Ok, so I’m screwed. I’ll give them the benefit of the doubt that there must have been evidence even if obviously didn’t cause the problem but…

Oct 24, 2007 What about the button they forgot to replace?

Remember the wireless button that wasn’t put back after the last repair? They told me I should have reported it back then when the computer came back. I nearly fell over when the fellow said they can’t be sure it didn’t happen as a result of the liquid spill. And that was the supervisor!

Nope, they won’t touch the machine. Makes me wonder how the liquid spill got there? After all, they neglected to replace the wireless button and have the gall to forego repairing that, clearly their error.

Amazing. The Advantage Protection program certainly knows how to weasel out their rightful obligation.

I’m in the market for a new computer. You can rest assured it won’t be either an HP nor will it come from Circuit City.

“You’re Screwed” Part 2

Oct 28, 2007

The computer is back, still broken.

I’ve given up and ordered a new computer, a Dell, so we’ll see how that works out. I’m trying the “we cover everything unless you destroy it intentionally” warranty. I’ll give anyone a chance once.

From the sounds of it, Circuit City has found the holy grail of warranty weaseldom: “evidence of a liquid spill.” They’ve now wiped their hands of this computer and set me adrift with my last year of extended warranty rendered useless. Handy, if you’re Circuit City.

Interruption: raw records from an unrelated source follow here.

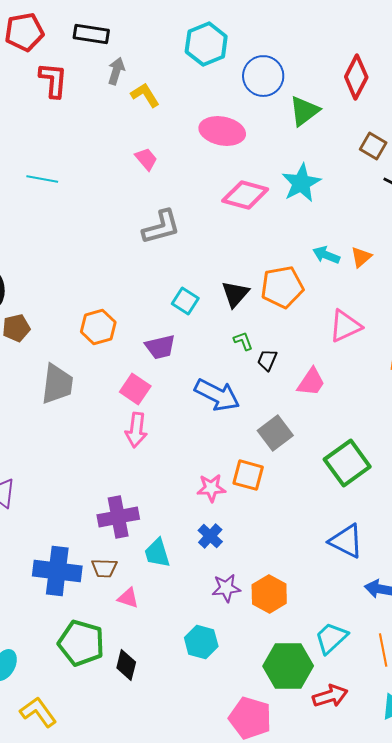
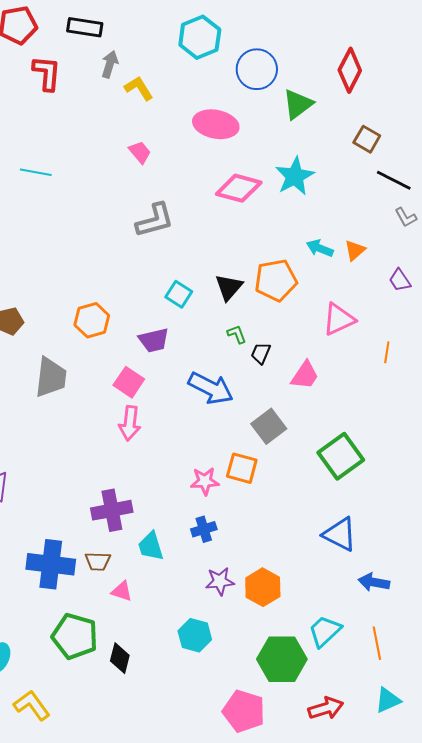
blue cross: (210, 536) -> (204, 529), turned 30
red arrow: (330, 696) -> (326, 708), moved

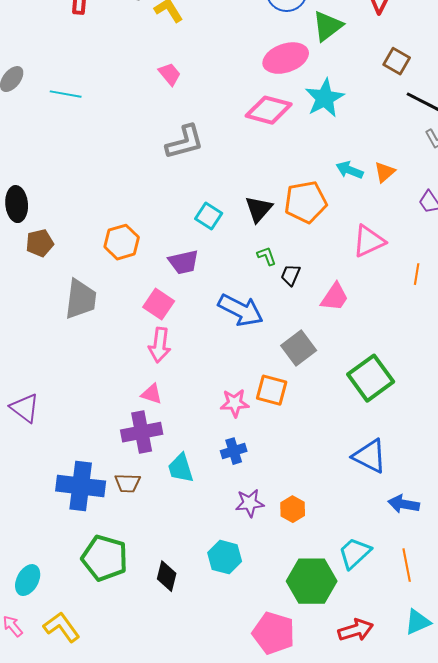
pink ellipse: (216, 124) -> (286, 58), moved, turned -30
orange hexagon: (263, 587) -> (293, 509), size x0.7
pink triangle: (122, 591) -> (152, 394), moved
black diamond: (120, 658) -> (167, 576), moved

As before, the computer works fine after I’ve plugged in the power a dozen times. So, until the new Dell is fully transitioned, I’ll be plugging away.

Paul Anthem Creations

Reasons that victor said why it should not be covered under warranty:

   1. Normal wear is not covered. For example, I’ve almost worn through the spacebar. I’ll buy that for a button. But is this how a screen is supposed to “wear?”

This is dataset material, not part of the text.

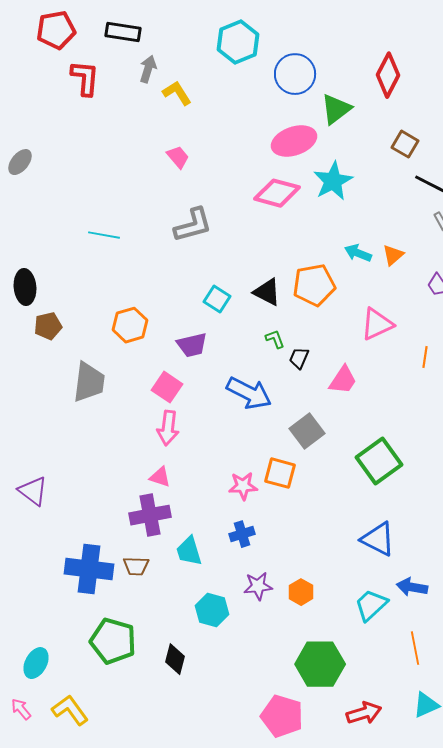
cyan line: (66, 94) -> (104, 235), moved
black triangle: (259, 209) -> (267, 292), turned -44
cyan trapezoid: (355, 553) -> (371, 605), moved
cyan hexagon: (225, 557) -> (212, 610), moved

   2. It’s from damage that could include closing the screen too much. Excuse me? Does the warranty require that I not close the screen? 

   3. Victor told me “you said that you can make it work by twisting it, that means it’s from damage.” So if a wire comes loose on my car and I can make the car start by pressing on the steering wheel in a certain way, that’s because of a crash?

I’ve obviously opened and closed this screen a lot but that’s why I bought a warranty!

  4. Victor told me “you said yourself it still works, it has just worn normally and that is not covered.” So am I to assume that having a one-inch wide strip of useless display is considered acceptable working condition? I’m pretty sure that any normal, reasonable, person would disagree. 

  5. He added that “The warranty fixes broken things like the backlight, not wear.” Ah, so I must have “worn in” that line. So if the on button quits working is that because I’ve turned it on too many times and worn it out? 

If that’s the case then what, pray tell, is a warranty for?